WHAT IS REQUIRED:
Which lines below hold the word "zaman"? Copy all of them.

WORKING DATA:

+++

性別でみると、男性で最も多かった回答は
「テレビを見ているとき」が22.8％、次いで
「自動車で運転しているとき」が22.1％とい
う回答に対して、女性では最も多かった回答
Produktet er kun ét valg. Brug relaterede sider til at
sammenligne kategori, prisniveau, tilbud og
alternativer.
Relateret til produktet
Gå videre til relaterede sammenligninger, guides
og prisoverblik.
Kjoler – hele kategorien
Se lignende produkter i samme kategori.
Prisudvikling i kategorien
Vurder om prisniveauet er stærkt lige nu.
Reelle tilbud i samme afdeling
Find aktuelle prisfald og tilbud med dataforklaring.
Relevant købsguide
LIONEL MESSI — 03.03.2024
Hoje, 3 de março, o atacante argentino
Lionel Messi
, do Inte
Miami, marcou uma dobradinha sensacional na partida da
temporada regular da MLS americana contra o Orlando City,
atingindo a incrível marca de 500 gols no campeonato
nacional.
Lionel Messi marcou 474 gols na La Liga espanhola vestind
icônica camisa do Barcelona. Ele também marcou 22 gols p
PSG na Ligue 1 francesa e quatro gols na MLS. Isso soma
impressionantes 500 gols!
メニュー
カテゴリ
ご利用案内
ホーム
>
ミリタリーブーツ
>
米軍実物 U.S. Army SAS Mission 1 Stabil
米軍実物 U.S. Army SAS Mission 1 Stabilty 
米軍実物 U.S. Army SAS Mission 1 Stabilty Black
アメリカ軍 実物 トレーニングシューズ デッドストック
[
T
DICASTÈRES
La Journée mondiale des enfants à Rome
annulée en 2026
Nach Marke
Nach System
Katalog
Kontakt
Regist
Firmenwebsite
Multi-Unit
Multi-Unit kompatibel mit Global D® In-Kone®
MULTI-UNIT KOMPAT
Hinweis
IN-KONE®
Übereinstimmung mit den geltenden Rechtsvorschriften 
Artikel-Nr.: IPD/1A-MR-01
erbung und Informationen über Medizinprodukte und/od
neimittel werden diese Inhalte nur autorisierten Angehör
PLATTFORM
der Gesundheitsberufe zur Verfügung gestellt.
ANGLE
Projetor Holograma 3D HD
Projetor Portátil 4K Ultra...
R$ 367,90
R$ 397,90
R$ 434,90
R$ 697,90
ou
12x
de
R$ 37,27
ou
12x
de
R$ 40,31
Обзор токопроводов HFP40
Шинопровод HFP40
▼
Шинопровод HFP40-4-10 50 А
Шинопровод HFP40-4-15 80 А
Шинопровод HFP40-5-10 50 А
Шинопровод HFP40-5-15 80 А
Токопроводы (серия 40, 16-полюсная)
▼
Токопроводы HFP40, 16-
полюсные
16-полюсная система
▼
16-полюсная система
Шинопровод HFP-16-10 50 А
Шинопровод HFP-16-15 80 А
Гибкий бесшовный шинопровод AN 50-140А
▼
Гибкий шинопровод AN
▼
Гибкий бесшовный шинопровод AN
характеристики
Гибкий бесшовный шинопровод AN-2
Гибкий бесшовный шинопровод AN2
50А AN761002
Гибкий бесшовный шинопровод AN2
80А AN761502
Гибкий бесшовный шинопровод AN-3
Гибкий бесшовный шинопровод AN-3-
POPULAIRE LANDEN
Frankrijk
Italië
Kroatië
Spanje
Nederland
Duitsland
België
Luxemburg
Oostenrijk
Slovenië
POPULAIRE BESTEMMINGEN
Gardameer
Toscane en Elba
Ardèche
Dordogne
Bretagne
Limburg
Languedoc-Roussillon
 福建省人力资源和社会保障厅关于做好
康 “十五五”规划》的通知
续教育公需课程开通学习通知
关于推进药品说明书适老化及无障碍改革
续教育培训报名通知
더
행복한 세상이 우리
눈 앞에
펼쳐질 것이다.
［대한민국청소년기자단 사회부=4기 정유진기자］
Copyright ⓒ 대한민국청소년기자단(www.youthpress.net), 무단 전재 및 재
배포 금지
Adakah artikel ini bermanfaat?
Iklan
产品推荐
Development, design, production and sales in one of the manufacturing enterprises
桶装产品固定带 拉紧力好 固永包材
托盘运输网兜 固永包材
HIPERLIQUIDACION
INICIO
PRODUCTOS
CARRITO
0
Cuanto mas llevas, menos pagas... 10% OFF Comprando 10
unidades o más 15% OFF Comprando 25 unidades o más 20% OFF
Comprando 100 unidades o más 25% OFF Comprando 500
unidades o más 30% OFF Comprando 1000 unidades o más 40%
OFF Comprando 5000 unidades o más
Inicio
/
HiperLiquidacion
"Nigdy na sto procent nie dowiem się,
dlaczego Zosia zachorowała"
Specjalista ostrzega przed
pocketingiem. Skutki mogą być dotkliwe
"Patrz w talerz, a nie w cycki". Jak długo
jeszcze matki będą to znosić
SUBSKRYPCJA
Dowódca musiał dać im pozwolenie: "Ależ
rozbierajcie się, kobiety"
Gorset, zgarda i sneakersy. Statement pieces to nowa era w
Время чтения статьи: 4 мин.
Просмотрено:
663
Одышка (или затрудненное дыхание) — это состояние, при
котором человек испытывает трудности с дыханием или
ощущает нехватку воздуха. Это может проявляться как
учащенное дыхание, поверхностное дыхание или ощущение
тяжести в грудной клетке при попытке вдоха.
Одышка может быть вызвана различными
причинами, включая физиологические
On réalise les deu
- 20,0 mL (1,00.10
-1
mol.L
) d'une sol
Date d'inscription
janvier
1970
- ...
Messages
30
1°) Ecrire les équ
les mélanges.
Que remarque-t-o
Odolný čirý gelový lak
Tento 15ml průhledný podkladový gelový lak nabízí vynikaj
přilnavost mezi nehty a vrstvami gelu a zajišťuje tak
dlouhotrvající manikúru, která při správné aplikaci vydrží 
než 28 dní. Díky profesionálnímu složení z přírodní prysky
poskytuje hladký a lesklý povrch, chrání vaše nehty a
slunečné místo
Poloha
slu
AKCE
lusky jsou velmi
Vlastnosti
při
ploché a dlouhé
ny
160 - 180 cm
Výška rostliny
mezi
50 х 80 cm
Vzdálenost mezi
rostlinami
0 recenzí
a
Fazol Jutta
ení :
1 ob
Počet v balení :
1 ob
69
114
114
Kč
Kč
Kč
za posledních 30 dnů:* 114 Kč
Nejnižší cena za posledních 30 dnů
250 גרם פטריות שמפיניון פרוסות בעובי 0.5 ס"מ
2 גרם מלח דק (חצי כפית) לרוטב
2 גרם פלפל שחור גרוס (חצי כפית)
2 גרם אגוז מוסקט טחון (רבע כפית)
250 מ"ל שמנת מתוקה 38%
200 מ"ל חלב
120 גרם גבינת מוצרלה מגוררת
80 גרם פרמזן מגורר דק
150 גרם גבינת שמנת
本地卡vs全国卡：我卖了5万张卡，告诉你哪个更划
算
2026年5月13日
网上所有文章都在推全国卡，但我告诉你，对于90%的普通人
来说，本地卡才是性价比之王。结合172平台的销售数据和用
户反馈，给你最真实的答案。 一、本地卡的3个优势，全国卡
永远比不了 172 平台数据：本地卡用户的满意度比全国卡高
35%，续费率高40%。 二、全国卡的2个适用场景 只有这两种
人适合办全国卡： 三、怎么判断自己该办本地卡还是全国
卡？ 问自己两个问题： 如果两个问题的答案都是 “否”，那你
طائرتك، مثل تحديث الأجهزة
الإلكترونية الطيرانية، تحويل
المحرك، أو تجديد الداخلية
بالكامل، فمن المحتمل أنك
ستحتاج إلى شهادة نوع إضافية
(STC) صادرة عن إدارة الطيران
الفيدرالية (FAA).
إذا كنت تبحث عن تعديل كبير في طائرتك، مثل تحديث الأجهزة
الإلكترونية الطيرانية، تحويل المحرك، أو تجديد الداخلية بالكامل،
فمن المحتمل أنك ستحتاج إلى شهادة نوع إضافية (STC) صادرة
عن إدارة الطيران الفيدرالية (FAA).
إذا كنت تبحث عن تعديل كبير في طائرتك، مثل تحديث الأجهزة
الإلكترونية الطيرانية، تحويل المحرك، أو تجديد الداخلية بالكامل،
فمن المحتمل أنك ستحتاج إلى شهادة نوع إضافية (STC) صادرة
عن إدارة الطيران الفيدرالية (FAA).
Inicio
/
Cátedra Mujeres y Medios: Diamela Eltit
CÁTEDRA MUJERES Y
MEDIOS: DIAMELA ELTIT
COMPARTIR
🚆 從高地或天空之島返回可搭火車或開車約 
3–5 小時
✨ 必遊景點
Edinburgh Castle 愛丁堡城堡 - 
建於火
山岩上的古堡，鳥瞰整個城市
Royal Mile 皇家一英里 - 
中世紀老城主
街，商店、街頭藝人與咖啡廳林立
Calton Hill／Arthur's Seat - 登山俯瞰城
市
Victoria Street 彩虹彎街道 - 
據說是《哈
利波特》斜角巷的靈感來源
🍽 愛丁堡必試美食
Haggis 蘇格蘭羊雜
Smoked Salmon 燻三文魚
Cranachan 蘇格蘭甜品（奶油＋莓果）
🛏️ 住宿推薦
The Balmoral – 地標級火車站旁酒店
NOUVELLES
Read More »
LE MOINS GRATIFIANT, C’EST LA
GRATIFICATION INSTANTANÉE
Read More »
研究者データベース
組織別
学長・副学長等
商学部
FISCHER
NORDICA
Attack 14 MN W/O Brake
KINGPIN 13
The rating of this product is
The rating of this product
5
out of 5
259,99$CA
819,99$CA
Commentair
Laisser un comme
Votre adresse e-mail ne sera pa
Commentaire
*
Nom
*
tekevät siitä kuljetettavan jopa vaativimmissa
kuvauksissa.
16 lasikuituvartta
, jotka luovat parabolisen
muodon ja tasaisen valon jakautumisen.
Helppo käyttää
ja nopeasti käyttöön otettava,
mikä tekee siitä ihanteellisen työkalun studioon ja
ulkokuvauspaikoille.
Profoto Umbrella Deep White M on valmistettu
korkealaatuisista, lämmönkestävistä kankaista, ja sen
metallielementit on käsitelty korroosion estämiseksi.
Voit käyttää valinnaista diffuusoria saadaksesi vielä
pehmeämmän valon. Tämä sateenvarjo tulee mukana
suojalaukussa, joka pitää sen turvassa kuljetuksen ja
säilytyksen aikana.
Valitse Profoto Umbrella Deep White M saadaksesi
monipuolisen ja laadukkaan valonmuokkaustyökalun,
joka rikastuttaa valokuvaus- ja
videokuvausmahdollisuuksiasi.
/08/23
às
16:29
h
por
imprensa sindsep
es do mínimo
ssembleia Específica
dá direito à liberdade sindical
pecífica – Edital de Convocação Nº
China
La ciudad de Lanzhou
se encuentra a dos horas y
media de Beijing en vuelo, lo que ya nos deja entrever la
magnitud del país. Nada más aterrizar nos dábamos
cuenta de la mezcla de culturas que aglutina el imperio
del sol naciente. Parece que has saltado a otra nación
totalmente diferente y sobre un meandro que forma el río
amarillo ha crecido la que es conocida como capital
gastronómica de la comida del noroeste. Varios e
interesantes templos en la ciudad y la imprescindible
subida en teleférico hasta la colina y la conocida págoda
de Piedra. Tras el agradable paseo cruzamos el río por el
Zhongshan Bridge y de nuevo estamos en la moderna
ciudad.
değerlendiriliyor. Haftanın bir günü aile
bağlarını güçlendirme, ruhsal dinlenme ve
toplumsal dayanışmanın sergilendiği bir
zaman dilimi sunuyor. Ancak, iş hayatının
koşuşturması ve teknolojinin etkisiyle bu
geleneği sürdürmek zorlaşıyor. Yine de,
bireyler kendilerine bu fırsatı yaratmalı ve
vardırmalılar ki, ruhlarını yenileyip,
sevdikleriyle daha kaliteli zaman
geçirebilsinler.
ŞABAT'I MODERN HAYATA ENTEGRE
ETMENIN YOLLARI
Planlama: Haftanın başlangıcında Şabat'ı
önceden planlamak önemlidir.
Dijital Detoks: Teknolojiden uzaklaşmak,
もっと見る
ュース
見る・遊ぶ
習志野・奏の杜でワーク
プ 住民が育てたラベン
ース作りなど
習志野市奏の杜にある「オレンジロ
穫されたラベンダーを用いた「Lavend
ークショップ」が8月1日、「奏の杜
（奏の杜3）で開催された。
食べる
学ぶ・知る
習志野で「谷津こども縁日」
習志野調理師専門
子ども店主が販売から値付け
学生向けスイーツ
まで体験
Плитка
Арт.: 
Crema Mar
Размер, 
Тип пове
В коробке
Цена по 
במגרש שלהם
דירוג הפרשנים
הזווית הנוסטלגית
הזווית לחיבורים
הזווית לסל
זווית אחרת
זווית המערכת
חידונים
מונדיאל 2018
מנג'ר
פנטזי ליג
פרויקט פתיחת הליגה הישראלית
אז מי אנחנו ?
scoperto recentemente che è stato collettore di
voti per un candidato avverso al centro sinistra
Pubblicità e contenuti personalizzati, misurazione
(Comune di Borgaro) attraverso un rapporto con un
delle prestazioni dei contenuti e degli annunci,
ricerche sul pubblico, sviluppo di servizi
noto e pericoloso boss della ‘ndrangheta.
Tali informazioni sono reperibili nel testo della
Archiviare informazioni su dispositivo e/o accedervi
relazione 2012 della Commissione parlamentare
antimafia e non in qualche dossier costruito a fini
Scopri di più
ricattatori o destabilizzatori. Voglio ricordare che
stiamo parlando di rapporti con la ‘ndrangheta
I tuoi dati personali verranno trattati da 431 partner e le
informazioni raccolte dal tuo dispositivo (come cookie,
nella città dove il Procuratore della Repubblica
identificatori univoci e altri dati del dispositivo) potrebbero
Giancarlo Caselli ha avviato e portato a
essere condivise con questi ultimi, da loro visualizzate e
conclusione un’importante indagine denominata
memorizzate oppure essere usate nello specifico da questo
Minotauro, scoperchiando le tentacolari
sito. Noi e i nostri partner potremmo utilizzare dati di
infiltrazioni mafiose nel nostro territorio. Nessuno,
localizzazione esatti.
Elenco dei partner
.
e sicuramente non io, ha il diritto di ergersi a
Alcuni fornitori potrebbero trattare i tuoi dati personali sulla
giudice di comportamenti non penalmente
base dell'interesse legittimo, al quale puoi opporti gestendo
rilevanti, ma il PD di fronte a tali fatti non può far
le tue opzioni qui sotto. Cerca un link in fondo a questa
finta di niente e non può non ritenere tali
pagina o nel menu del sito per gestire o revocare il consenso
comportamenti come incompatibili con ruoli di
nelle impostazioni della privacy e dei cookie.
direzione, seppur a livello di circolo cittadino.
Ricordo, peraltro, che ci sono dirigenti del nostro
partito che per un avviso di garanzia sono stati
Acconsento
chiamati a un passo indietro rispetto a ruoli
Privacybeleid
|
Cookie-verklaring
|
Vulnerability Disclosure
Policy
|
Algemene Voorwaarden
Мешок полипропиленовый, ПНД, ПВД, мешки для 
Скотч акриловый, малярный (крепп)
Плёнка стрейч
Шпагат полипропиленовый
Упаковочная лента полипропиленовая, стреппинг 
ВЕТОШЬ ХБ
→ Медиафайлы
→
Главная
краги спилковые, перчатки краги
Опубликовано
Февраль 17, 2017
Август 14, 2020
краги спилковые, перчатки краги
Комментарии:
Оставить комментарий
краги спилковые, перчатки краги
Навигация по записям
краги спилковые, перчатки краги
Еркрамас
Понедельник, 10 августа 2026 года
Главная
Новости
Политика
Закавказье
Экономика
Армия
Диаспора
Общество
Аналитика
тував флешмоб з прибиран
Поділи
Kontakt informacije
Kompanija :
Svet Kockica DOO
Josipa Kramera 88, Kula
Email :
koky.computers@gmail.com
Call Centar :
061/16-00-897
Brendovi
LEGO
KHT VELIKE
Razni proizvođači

+++

EXPECTED OUTPUT:
zaman dilimi sunuyor. Ancak, iş hayatının
sevdikleriyle daha kaliteli zaman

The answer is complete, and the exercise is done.